**EXERCISE AIM**
Change every "Cadastre-se" in the lines below to "Inscreva-se" and leave everything else the same.

**DATA EXCERPTS**
* * * * * * * * *

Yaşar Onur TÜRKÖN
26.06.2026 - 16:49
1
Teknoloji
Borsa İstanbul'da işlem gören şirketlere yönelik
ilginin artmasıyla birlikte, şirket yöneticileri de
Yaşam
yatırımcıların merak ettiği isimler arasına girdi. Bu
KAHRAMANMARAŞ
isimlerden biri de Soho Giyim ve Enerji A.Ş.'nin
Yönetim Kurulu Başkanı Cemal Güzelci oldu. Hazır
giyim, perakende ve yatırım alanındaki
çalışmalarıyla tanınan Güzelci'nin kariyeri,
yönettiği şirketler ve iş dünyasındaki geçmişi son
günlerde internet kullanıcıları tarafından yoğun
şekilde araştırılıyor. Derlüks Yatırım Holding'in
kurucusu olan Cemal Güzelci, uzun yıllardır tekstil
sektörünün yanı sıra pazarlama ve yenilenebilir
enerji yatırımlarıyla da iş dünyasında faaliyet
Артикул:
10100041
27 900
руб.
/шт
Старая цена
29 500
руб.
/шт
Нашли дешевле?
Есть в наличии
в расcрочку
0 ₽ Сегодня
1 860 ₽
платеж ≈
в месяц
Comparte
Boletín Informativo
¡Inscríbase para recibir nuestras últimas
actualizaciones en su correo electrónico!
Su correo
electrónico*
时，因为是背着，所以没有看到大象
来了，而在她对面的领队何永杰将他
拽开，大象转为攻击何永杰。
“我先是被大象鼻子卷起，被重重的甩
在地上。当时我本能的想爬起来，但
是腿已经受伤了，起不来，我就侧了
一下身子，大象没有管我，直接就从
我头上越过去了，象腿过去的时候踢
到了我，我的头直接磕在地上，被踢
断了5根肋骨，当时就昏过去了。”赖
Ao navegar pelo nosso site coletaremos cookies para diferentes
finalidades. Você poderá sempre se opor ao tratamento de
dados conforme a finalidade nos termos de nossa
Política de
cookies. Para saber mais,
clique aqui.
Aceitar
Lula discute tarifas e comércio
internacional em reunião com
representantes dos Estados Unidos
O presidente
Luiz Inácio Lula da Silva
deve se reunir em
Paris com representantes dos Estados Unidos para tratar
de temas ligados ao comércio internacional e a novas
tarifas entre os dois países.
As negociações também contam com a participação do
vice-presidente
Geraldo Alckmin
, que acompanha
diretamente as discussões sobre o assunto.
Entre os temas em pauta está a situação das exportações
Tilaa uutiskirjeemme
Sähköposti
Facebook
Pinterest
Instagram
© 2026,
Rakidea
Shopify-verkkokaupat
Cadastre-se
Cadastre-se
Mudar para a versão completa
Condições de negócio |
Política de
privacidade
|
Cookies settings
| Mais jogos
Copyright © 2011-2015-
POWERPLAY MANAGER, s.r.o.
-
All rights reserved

* * * * * * * * *

**OUTPUT BELOW**
Yaşar Onur TÜRKÖN
26.06.2026 - 16:49
1
Teknoloji
Borsa İstanbul'da işlem gören şirketlere yönelik
ilginin artmasıyla birlikte, şirket yöneticileri de
Yaşam
yatırımcıların merak ettiği isimler arasına girdi. Bu
KAHRAMANMARAŞ
isimlerden biri de Soho Giyim ve Enerji A.Ş.'nin
Yönetim Kurulu Başkanı Cemal Güzelci oldu. Hazır
giyim, perakende ve yatırım alanındaki
çalışmalarıyla tanınan Güzelci'nin kariyeri,
yönettiği şirketler ve iş dünyasındaki geçmişi son
günlerde internet kullanıcıları tarafından yoğun
şekilde araştırılıyor. Derlüks Yatırım Holding'in
kurucusu olan Cemal Güzelci, uzun yıllardır tekstil
sektörünün yanı sıra pazarlama ve yenilenebilir
enerji yatırımlarıyla da iş dünyasında faaliyet
Артикул:
10100041
27 900
руб.
/шт
Старая цена
29 500
руб.
/шт
Нашли дешевле?
Есть в наличии
в расcрочку
0 ₽ Сегодня
1 860 ₽
платеж ≈
в месяц
Comparte
Boletín Informativo
¡Inscríbase para recibir nuestras últimas
actualizaciones en su correo electrónico!
Su correo
electrónico*
时，因为是背着，所以没有看到大象
来了，而在她对面的领队何永杰将他
拽开，大象转为攻击何永杰。
“我先是被大象鼻子卷起，被重重的甩
在地上。当时我本能的想爬起来，但
是腿已经受伤了，起不来，我就侧了
一下身子，大象没有管我，直接就从
我头上越过去了，象腿过去的时候踢
到了我，我的头直接磕在地上，被踢
断了5根肋骨，当时就昏过去了。”赖
Ao navegar pelo nosso site coletaremos cookies para diferentes
finalidades. Você poderá sempre se opor ao tratamento de
dados conforme a finalidade nos termos de nossa
Política de
cookies. Para saber mais,
clique aqui.
Aceitar
Lula discute tarifas e comércio
internacional em reunião com
representantes dos Estados Unidos
O presidente
Luiz Inácio Lula da Silva
deve se reunir em
Paris com representantes dos Estados Unidos para tratar
de temas ligados ao comércio internacional e a novas
tarifas entre os dois países.
As negociações também contam com a participação do
vice-presidente
Geraldo Alckmin
, que acompanha
diretamente as discussões sobre o assunto.
Entre os temas em pauta está a situação das exportações
Tilaa uutiskirjeemme
Sähköposti
Facebook
Pinterest
Instagram
© 2026,
Rakidea
Shopify-verkkokaupat
Inscreva-se
Inscreva-se
Mudar para a versão completa
Condições de negócio |
Política de
privacidade
|
Cookies settings
| Mais jogos
Copyright © 2011-2015-
POWERPLAY MANAGER, s.r.o.
-
All rights reserved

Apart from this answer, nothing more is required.